Daren Dixon, the lone survivor of Saturday’s fire, can expect a lifetime of misery if he does not get professional help soon.
Clinical psychologist Dr Krishna Maharaj said Dixon, like any normal person who goes through such trauma, can expect to experience acute stress.
Dixon’s wife, Vanessa Chinapoo, 32, who was eight months pregnant, died along with the children, Sarah Chinapoo, 13; Chayim Chinapoo, 10; Moses Chinapoo, 8.
Also killed in the fire at Mc Bean Village, Couva, were Dixon’s niece Shantelle Dixon, 22, and her nephew, two and a half year old Elijah Narine.
Relatives said Dixon was so traumatised by the incident he was inconsolable, and had to be treated for acute stress and high blood pressure.
Dixon has said he was awakened by two of the children who told him the roof of the home was burning.

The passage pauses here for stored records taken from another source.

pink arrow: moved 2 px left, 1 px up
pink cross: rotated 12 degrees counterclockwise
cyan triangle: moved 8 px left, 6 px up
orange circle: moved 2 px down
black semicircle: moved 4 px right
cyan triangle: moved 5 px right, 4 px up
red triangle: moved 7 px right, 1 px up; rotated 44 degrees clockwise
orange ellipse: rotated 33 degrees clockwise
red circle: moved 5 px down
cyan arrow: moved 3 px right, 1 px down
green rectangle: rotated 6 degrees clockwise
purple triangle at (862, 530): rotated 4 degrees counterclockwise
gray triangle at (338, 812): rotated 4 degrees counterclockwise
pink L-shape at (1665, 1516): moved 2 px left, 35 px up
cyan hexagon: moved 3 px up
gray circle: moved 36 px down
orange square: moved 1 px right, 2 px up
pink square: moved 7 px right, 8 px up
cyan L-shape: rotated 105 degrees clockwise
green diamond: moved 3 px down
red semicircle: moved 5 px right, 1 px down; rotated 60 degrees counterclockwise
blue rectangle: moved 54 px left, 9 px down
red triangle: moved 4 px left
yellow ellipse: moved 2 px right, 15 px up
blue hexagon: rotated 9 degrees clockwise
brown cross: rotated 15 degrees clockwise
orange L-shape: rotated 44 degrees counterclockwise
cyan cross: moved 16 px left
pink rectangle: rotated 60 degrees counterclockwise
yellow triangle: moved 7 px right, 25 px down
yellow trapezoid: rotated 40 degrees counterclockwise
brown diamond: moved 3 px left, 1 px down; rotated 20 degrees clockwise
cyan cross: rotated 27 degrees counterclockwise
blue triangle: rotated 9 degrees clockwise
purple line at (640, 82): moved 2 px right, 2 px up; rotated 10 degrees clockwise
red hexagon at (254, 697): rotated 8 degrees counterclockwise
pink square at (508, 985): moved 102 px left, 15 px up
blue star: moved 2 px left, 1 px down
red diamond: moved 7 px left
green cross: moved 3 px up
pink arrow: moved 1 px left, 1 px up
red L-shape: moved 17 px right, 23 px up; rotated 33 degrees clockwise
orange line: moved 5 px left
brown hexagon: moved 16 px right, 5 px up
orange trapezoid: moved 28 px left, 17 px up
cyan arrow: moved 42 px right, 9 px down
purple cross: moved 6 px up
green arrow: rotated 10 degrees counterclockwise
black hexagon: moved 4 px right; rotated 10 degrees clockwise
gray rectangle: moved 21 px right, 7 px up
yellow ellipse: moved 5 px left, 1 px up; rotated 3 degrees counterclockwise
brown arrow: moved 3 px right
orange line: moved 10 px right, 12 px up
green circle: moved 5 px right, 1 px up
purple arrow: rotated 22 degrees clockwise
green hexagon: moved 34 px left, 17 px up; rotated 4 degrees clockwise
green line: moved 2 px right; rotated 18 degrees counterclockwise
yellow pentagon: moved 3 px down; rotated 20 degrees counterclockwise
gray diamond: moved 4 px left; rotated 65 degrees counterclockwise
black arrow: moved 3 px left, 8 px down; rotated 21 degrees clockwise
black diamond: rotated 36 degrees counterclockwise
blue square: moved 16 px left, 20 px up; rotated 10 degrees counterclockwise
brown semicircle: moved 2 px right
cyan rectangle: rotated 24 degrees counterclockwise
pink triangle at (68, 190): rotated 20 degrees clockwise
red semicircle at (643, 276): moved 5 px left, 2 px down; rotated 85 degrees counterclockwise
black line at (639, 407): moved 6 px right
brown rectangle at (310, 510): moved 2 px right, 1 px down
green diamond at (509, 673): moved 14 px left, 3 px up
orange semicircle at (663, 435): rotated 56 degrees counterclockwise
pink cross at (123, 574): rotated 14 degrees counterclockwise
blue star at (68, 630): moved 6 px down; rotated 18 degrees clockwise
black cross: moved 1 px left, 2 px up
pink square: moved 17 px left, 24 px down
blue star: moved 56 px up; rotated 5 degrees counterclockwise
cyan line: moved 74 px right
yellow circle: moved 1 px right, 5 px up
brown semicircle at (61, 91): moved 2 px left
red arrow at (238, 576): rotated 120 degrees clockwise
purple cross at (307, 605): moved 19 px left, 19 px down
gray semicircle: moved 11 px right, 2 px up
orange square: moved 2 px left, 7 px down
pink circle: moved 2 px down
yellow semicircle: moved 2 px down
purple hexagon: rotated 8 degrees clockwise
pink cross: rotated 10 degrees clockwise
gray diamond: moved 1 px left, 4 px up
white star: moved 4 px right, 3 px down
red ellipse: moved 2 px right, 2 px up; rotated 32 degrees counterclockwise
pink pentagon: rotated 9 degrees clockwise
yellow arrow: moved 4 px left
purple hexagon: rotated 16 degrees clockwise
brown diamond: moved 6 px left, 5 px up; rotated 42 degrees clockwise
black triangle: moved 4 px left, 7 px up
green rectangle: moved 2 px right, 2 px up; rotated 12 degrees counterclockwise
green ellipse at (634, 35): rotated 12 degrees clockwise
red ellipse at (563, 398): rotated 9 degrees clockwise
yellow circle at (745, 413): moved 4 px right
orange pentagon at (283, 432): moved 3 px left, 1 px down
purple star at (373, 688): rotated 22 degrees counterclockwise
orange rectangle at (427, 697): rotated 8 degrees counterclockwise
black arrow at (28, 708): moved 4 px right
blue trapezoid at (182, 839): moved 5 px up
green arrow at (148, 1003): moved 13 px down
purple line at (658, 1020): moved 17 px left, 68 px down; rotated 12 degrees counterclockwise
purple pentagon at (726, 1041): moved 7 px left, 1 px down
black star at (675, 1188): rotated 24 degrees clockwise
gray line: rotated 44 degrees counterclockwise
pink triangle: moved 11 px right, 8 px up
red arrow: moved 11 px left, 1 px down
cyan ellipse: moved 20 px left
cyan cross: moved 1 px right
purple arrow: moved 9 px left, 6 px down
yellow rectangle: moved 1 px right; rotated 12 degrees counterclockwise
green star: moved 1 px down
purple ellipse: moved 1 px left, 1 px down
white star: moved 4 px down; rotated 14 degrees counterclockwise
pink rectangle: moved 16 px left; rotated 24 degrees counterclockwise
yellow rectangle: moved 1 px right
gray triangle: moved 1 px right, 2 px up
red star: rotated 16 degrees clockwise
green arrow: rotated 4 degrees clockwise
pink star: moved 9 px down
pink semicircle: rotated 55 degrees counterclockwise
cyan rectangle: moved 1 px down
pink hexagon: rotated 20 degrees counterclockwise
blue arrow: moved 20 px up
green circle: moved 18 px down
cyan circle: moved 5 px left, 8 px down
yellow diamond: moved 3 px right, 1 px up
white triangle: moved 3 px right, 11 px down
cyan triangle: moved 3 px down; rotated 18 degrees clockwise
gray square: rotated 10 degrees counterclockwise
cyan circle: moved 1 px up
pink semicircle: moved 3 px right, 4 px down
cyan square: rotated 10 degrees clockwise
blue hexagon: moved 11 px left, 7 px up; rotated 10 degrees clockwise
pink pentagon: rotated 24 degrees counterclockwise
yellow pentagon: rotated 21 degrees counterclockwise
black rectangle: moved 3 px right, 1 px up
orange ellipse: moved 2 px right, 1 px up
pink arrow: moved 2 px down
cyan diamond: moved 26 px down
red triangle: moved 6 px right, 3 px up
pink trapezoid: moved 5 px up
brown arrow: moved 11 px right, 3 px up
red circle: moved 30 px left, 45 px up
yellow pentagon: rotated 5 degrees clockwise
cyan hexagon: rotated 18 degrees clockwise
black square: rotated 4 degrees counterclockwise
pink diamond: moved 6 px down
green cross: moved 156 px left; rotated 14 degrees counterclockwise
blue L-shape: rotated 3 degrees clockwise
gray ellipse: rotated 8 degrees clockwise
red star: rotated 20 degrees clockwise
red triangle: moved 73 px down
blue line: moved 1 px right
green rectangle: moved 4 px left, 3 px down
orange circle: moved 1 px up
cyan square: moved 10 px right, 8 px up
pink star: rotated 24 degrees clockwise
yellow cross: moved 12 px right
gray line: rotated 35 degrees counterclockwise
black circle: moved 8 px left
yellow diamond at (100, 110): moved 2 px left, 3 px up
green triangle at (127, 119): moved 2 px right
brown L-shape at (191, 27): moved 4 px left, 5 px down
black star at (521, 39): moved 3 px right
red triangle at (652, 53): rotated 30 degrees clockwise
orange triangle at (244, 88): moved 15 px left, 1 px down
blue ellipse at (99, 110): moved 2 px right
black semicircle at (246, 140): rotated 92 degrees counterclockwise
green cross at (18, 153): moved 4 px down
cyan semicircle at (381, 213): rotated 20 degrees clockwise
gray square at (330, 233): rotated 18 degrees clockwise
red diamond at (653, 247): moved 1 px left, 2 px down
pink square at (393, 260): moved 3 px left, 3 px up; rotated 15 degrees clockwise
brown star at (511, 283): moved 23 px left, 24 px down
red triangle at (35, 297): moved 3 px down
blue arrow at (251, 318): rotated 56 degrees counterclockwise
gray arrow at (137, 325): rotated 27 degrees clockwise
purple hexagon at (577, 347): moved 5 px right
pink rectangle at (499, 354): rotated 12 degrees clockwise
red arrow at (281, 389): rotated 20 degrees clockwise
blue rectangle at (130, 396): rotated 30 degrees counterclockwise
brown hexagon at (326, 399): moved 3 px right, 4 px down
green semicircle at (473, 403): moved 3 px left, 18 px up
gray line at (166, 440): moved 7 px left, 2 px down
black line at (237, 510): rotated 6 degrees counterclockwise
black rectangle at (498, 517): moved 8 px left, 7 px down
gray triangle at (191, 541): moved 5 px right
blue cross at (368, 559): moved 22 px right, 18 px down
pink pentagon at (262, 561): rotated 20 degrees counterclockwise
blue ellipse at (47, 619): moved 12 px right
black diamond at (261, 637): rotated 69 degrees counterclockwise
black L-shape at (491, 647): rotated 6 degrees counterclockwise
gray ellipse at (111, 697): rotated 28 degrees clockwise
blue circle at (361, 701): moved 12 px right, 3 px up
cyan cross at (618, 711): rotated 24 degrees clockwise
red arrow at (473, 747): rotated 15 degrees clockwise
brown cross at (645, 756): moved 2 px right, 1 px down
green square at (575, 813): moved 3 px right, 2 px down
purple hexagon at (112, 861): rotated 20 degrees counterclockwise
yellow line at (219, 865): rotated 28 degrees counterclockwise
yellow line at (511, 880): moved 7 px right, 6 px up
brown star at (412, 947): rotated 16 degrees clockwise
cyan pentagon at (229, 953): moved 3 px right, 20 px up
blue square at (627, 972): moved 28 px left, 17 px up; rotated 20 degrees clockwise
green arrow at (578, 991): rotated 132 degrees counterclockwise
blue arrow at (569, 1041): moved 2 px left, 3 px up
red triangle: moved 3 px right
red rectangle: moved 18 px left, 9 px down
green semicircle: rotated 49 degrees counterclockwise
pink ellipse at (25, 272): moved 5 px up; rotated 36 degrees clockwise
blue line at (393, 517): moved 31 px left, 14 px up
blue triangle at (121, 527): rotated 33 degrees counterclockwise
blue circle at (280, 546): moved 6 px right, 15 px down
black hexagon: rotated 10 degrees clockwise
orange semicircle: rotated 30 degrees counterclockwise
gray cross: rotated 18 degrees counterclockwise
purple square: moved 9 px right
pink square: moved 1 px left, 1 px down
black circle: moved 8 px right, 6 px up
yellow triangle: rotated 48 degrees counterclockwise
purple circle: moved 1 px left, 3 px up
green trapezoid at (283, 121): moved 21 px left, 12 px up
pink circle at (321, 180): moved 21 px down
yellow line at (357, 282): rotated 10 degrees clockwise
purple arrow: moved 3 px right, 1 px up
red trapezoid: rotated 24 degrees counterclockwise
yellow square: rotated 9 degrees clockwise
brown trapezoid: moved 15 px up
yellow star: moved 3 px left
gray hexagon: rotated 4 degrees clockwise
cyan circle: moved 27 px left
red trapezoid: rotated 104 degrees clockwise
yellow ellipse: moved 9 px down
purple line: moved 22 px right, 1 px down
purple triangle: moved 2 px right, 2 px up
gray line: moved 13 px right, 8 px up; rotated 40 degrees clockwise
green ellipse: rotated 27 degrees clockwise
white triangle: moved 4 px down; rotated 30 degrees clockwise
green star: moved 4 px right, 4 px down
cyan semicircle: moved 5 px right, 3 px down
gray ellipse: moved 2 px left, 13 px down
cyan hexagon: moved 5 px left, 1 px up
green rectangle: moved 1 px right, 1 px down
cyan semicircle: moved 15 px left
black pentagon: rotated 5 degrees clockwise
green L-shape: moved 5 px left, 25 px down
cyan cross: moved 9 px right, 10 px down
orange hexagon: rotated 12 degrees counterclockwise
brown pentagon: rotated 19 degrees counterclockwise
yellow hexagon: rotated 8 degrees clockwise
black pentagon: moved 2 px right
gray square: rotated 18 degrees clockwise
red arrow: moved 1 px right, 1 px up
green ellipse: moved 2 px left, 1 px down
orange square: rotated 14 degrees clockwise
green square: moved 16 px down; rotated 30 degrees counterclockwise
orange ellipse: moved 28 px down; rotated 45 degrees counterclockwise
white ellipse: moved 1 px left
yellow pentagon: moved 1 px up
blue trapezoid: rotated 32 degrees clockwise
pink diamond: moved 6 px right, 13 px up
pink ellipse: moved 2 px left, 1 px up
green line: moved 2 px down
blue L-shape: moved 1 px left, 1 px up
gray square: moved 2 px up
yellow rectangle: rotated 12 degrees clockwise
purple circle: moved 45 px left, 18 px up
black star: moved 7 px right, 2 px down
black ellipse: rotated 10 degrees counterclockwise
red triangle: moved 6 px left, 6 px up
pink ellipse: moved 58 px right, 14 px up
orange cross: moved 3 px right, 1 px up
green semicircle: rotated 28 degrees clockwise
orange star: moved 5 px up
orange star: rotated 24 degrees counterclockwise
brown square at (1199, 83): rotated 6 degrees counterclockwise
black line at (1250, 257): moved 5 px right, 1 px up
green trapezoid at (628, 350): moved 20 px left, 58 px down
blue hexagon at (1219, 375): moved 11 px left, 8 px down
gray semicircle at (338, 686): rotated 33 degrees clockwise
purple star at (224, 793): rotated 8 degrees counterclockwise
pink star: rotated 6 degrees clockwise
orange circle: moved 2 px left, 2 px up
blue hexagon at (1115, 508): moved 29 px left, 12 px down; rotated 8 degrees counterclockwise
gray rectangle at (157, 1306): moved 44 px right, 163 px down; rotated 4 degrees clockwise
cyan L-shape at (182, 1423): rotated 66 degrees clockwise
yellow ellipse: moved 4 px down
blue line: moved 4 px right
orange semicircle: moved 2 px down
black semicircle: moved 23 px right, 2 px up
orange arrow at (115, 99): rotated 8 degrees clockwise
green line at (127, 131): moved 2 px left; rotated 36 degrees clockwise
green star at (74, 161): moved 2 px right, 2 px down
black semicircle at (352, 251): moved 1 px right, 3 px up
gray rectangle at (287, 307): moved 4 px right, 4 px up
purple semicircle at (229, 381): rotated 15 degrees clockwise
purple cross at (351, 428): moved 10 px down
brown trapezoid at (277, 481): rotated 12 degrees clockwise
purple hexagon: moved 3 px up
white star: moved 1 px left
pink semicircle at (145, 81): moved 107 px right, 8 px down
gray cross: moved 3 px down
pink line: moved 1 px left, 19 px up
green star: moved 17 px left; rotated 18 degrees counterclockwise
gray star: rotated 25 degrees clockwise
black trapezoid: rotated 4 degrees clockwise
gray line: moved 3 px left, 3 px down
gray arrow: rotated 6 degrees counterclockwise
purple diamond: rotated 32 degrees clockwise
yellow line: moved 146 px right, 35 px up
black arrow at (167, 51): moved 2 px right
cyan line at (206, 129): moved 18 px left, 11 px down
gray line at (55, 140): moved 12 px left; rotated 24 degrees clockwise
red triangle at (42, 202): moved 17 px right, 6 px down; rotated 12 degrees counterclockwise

He said he told his wife and two boys to flee the home and went looking for the others.
Dixon said he could not find the other family members and escaped through a side door, believing they had all got out safely. It was only later he realised they had all died, found later by fire fighters in a death embrace in the bathroom.
Maharaj said of Dixon’s mental state: ’It will be acute stress disorder until about six months but he needs to have some sort of counselling now to reduce the onset of Post Traumatic Stress Disorder (PTSD).’
Maharaj said, ’he needs to know that there are professionals who know and understand what he is going through and that he is not alone’.
Dixon’s family, he said, should also go to the counselling sessions with him.
’Family members should also take part in family counselling sessions as a means of support,’ Maharaj said.
Maharaj said minor tranquilisers should also be prescribed to help Dixon to deal with the sleepless nights he is sure to continue to experience, along with several other symptoms of acute stress.
These he said include irritability-reacting to people that may remind him of the incident - depression, reliving the incident every time he hears or reads about similar incidents and reoccurring dreams about the incident.